Ce coup d'éclat s'avéra doublement ironique. Déjà c'est un véhicule Mercedes qui neutralisa la course pour sécuriser son évacuation. Mais surtout, le constructeur dominait l'épreuve avec ses deux McLaren en tête avant son intervention. Celle-ci permit à Rubens Barrichello d'effectuer son deuxième arrêt en même temps que la majorité du peloton (qui ne devait s'arrêter qu'une fois), et de recoller aux McLaren, effaçant le handicap de sa stratégie décalée. Ceci lui facilita la tâche lorsqu'il fit le choix audacieux mais payant de garder les pneus secs en fin de course lors d'une averse inégalement éparpillée sur le circuit, lui offrant sa première victoire.
En un sens, le manifestant participa à la défaite sportive de son ex-employeur.
Autres interventions suite à une « manifestation » humaine : Silverstone 2003, Singapour 2015.
Montréal 2007 : première neutralisation avec pitlane fermée
Si la fonction première d'un Safety Car est dans son nom, à savoir garantir la sécurité d'un Grand Prix, toute neutralisation devint rapidement un enjeu stratégique pour les équipes. En effet, sous régime de Safety Car, le rythme est considérablement réduit, et la procédure impliquant le regroupement de toutes les monoplaces prend un certain temps. C'est pourquoi de nombreux pilotes se précipitent encore aujourd'hui dans les stands dès les premiers instants de cette neutralisation afin de bénéficier d'un pitstop moins coûteux en temps et en positions.
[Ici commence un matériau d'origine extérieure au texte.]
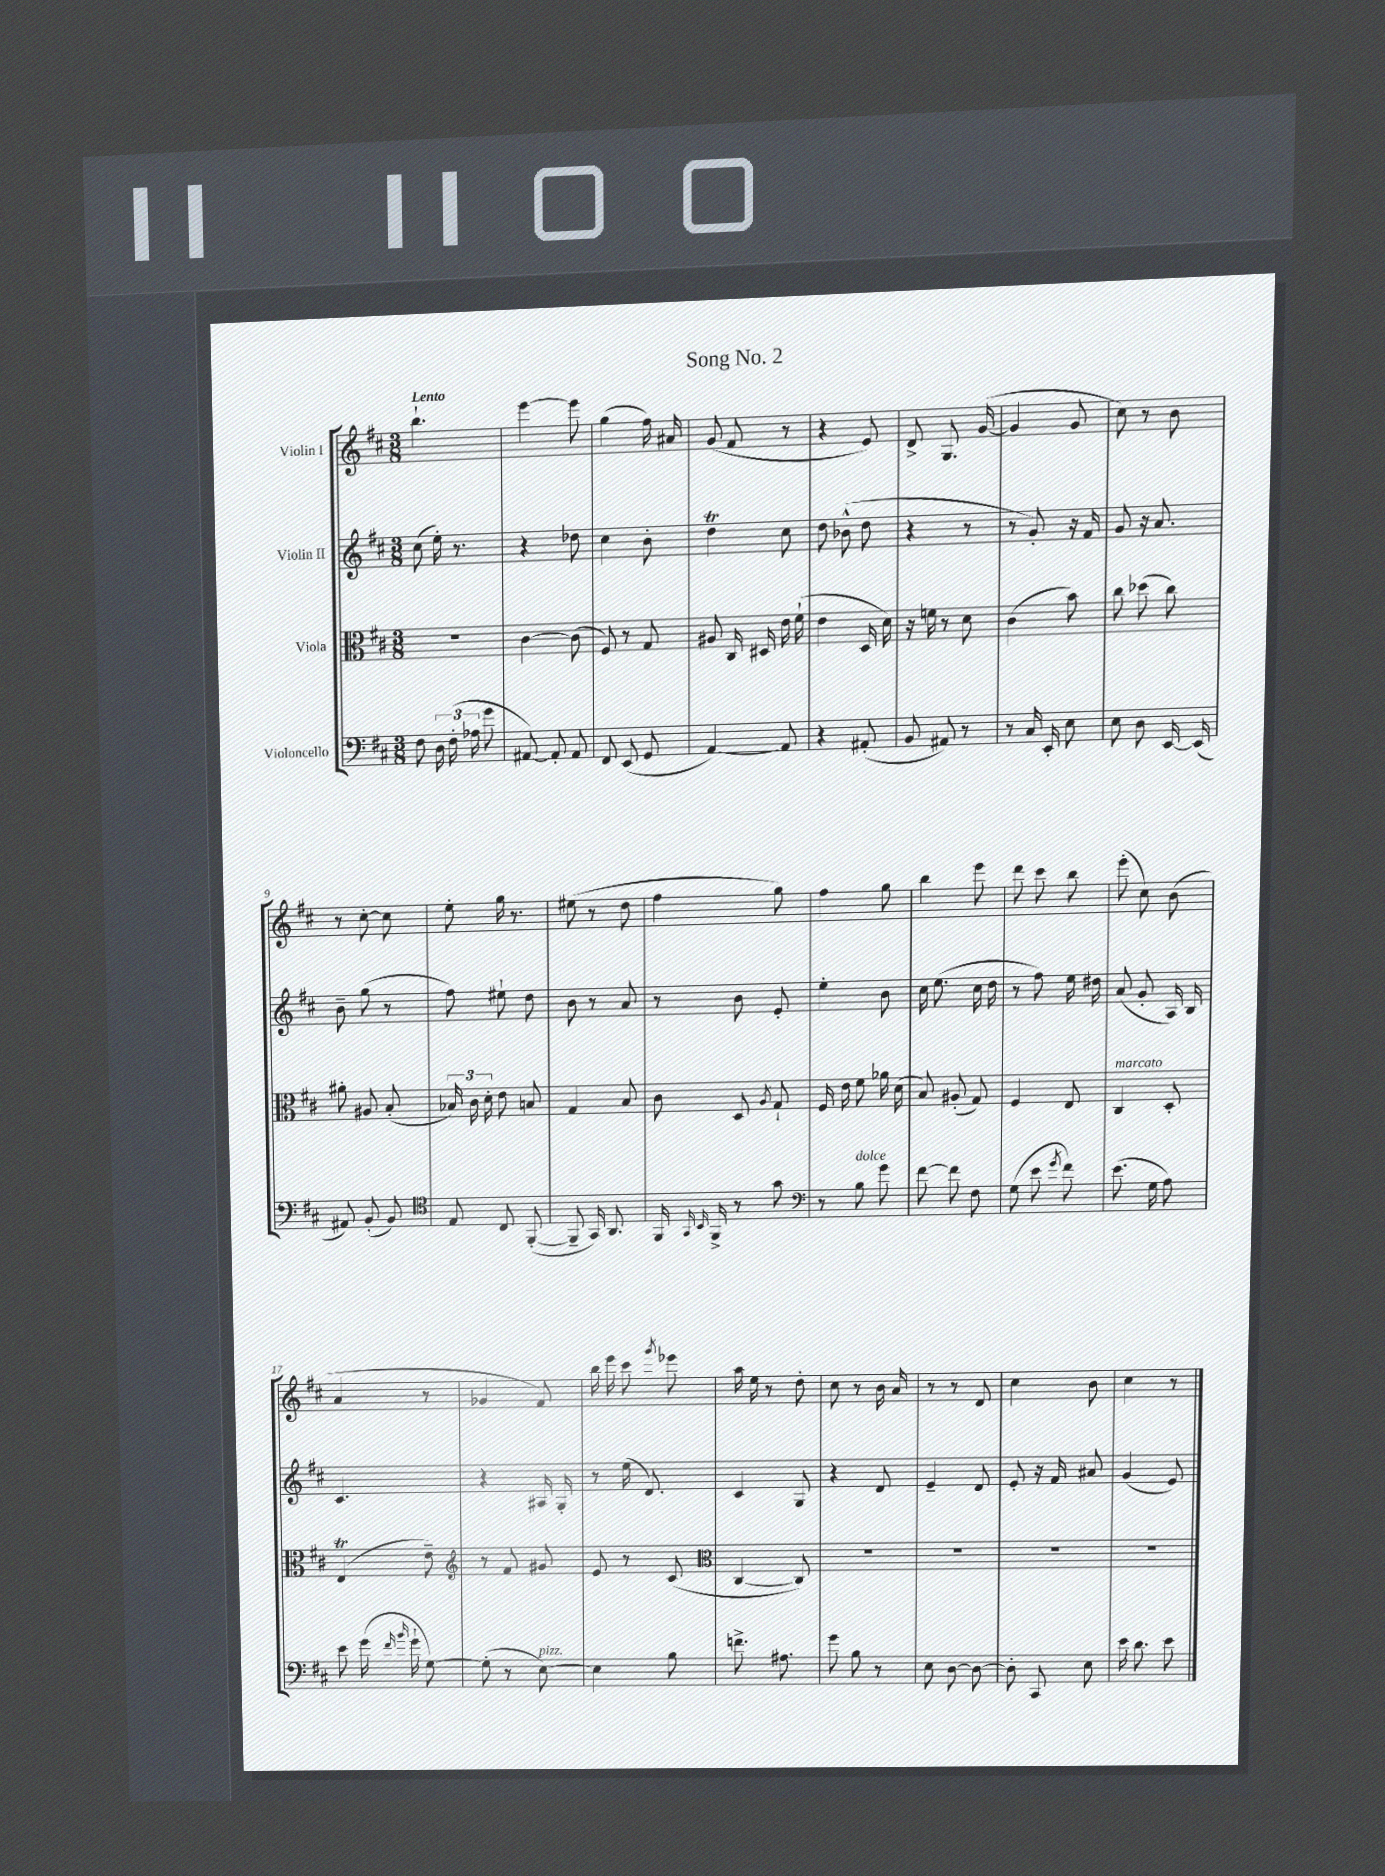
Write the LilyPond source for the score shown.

De nos jours, la procédure est sécurisée via un rythme défini à respecter selon l'évolution de la neutralisation et le positionnement de chaque monoplace. Mais il fut un temps où la technologie ne permettait pas encore cette régulation, d'où des irrégularités de rythme qui pouvaient s'avérer dangereuses, avec des pilotes pressés de rejoindre les stands pour bénéficier de l'avantage mentionné sans prêter attention aux interventions. Le tout avec une pitlane plus d'une fois engorgée si le Safety Car intervenait dans une fenêtre propice.
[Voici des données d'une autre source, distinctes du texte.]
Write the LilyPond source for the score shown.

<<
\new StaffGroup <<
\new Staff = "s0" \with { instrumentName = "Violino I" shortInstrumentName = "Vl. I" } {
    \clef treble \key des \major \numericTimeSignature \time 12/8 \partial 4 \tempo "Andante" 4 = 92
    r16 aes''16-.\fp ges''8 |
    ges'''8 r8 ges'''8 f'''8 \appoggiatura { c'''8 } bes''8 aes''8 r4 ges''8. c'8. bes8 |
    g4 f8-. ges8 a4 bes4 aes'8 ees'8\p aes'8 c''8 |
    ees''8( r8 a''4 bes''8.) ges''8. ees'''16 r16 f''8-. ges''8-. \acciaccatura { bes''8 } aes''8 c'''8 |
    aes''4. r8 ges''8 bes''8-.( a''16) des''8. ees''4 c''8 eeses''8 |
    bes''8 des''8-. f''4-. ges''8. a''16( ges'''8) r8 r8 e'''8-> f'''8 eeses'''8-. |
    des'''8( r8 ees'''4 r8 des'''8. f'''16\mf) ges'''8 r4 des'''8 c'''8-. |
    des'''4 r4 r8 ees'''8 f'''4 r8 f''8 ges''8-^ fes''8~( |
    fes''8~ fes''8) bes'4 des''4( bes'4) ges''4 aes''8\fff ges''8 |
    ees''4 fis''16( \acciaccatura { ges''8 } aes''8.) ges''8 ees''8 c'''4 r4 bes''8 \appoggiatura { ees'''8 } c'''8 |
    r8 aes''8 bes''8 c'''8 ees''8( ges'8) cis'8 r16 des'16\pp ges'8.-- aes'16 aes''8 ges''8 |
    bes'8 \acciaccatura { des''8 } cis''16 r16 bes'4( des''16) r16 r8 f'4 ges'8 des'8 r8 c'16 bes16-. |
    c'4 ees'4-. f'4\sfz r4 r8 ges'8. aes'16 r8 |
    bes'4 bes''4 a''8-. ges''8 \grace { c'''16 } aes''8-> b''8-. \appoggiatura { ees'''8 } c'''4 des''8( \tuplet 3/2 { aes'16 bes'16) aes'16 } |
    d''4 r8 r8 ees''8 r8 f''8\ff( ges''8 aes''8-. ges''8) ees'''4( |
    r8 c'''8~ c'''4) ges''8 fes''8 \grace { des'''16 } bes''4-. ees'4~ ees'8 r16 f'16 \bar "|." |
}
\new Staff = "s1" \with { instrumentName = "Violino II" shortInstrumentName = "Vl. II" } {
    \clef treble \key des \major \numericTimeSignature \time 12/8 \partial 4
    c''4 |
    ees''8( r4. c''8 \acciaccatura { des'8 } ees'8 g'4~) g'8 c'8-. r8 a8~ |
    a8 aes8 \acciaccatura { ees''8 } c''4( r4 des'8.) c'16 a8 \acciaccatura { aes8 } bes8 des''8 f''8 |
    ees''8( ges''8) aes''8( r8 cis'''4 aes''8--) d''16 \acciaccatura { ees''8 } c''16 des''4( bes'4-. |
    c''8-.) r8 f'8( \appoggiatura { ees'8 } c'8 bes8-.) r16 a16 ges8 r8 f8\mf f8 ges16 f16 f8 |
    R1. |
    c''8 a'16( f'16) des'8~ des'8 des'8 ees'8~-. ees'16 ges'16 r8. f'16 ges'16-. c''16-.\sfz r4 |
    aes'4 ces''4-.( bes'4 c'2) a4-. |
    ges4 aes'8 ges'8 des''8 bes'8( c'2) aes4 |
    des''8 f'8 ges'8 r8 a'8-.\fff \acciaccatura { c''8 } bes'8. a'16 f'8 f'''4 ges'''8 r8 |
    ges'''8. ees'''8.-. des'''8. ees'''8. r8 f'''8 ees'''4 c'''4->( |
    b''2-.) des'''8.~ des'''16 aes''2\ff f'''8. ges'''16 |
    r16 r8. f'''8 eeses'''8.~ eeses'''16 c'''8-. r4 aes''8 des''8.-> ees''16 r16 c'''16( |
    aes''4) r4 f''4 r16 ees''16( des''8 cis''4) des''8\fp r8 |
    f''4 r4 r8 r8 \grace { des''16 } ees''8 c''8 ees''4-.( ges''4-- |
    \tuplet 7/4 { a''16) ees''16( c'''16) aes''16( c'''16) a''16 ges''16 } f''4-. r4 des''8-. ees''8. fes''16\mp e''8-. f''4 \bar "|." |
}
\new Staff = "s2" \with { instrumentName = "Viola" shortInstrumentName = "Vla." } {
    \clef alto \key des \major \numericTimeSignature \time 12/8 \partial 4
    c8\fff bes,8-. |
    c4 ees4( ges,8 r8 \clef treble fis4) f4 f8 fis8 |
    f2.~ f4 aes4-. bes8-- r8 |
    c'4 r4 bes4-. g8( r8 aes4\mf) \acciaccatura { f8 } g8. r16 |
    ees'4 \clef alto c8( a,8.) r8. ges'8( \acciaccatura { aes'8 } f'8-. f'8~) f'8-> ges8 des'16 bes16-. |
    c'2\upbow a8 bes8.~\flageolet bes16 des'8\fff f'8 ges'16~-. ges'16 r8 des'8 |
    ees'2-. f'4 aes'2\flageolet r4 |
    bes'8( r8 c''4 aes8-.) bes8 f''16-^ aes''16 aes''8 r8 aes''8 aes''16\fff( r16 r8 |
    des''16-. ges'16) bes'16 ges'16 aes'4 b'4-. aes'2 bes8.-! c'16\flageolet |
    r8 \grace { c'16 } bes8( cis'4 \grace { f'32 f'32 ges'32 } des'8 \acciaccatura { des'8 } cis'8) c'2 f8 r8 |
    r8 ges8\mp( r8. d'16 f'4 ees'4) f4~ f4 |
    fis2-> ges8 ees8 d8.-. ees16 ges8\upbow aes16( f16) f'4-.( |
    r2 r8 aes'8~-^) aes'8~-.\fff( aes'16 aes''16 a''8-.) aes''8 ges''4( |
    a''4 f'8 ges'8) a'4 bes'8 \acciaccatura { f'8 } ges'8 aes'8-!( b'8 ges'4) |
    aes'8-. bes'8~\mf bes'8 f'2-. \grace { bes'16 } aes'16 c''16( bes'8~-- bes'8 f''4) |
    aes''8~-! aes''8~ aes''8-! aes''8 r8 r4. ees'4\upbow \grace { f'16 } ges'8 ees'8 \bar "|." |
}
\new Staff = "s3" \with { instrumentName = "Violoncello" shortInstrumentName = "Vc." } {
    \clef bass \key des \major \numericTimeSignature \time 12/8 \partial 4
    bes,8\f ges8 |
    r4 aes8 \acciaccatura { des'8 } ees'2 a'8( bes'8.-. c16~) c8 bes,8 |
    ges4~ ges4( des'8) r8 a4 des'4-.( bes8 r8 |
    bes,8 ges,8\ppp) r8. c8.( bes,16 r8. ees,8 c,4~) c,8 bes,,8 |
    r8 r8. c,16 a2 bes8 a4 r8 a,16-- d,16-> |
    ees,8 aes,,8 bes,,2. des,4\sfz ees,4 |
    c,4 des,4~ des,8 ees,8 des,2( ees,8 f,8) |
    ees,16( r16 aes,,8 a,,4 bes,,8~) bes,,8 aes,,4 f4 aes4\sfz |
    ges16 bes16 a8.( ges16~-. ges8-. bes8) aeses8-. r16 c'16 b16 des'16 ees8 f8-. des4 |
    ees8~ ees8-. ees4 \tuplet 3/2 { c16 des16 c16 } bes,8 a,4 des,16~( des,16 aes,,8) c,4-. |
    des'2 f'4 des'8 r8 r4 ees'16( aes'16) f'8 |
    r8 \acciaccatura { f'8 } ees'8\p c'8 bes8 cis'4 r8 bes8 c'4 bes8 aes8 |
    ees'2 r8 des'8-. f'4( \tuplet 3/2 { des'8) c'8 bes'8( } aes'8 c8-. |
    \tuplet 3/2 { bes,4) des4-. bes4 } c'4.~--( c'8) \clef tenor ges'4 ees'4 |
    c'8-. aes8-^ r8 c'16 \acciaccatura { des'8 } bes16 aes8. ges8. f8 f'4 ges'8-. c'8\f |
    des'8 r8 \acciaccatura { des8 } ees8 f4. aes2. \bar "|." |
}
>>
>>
C'est pour cette raison que la procédure fut modifiée pour la saison 2007 : la ligne des stands devint fermée dès l'entrée du Safety Car. Il était interdit de ravitailler tant que toutes les voitures n'étaient pas réunies derrière la voiture de sécurité. Toute entrave à cette règle aboutit à un Stop & Go de dix secondes, à moins d'avoir rejoint les stands avant la dite fermeture.
Le Grand Prix du Canada permit d'inaugurer cette règle et Fernando Alonso et Nico Rosberg devinrent les premiers contrevenants. Les deux pilotes crurent avoir rejoint la pitlane quelques secondes avant sa fermeture, hélas à tort. A l'inverse, Super Aguri exploita à la perfection la nouvelle réglementation lorsqu'ils firent stopper Takuma Sato lors d'une neutralisation suivante pour un simple changement de pneu, car ceci restait autorisé même en cas de pitlane fermée. Sa sixième place finale n'était pas due qu'au chaos ambiant de cette course.
Cependant, autoriser les ravitaillements qu'une fois les pilotes regroupés aboutit plus d'une fois à un engorgement de la pitlane, soit une des situations que la FIA voulait justement éviter. Le Grand Prix de Singapour 2008 avec le tuyau d'essence arraché par Felipe Massa témoigna du problème. Sans compter des pilotes au bord de la panne sèche contraints de s'arrêter sans attendre l'ouverture des stands, d'où une pénalité inévitable pour Nico Rosberg (encore) et Robert Kubica ce jour-là.
La règle – que l'ancien directeur de course Charlie Whiting reconnut lui-même comme « mauvaise » – disparut en 2009 avec l'introduction du fameux delta minimum à respecter.